A Doge AI tool called Sweetrex is about to cut U.S. government regulations

Work hard on the gut Regulation on the use of AI in the U.S. government is underway.
On Wednesday, the Office of the Office of the CIO of the Office of Management and Budget chaired a video call discussing AI tools for cutting federal regulations, called SweetRex Deregulated AI. The tool is still under development and aims to identify the parts of the regulations that are not required by the regulations and then speed up the process of adopting the updated regulations.

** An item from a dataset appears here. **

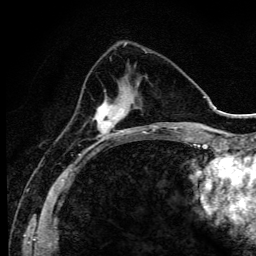
Breast MRI (dynamic contrast-enhanced), one axial slice. Position 38 of 134 along the scan axis. Cropped to one breast. Dynamic contrast-enhanced series, time point 2 of 6 at this slice position (early post-contrast). 3 T. TE 4.2 ms, TR 9.3 ms. 1.2 mm slice thickness. 256 × 256 image matrix, field of view 150 × 150 mm. Female patient.
Outlined on this slice (semi-automatically segmented with operator editing):
- enhancing-tissue mask used for the functional tumour volume (all voxels passing the contrast-enhancement thresholds inside the analysis volume; usually the tumour): box from (x=92, y=87) to (x=125, y=142) px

Formerly known as SweetRex Deregulation AI Program Builder or SweetRex Daip, the development and launch is intended to help achieve the goals achieved by President Donald Trump’s executive order “Boom through Deregulation”, which aims to “promote prudent financial management and mitigate unnecessary regulatory agencies.” The deregulation of industrial scale is a core goal proposed in the 2025 project, and the document has become the script of the second Trump administration. According to a PowerPoint presentation obtained by the Washington Post, the so-called Department of Government Efficiency (DOGE) also estimates that “50% of all federal regulations can be cancelled.”
To this end, SweetRex was developed by Doge partners of the Department of Housing and Urban Development (HUD). The plan is to push it to other U.S. agencies. Members of the call include staff from the government, including the Environmental Protection Agency, the State Department and the Federal Deposit Insurance Company.
Christopher Sweet, a church branch, was originally introduced to colleagues as “special assistants” until recently a third-year student at the University of Chicago, co-chaired the phone and was identified as the leading developer of Sweetrex (hence its name). He told colleagues that federal workers will increasingly use human and OpenAI tools, “many productivity gains will come from the tools built around these platforms.” For Sweetrex, they “used primarily Google’s family of models, mainly Gemini,” Sweet said.
Neither Sweet nor OMB responded immediately to Wired’s request for comment. HUD’s press office answered simply that the request was “under review”. Google has not responded to a request for comment.
Previously, cable reported the output of deregulated AI tools on HUD. The spreadsheet details how many words can be eliminated from each regulation and gives a percentage of the number to indicate the non-compliance of the regulation. How to calculate this percentage is not clear. At the time, Sweet did not respond to a request for comment, and a HUD spokesman said the agency did not comment on individuals.
The leading call with Sweet on Wednesday was Scott Langmack, a senior consultant at HUD’s education-affiliated sciences, and Kukun, chief operating officer of technology company Kukun, according to his LinkedIn profile. (Wired previously reported that he has application-level access to critical HUD systems; Kukun, a prophet company, according to its website, “in long-term tasks, the task that is hardest to find data.”) While Sweet leads the development side of Sweetrex, Langmack says he is defending different agencies and their welfare. For example, he claims the tool is able to reduce regulations for review and proposed editing from months to just a few hours or days.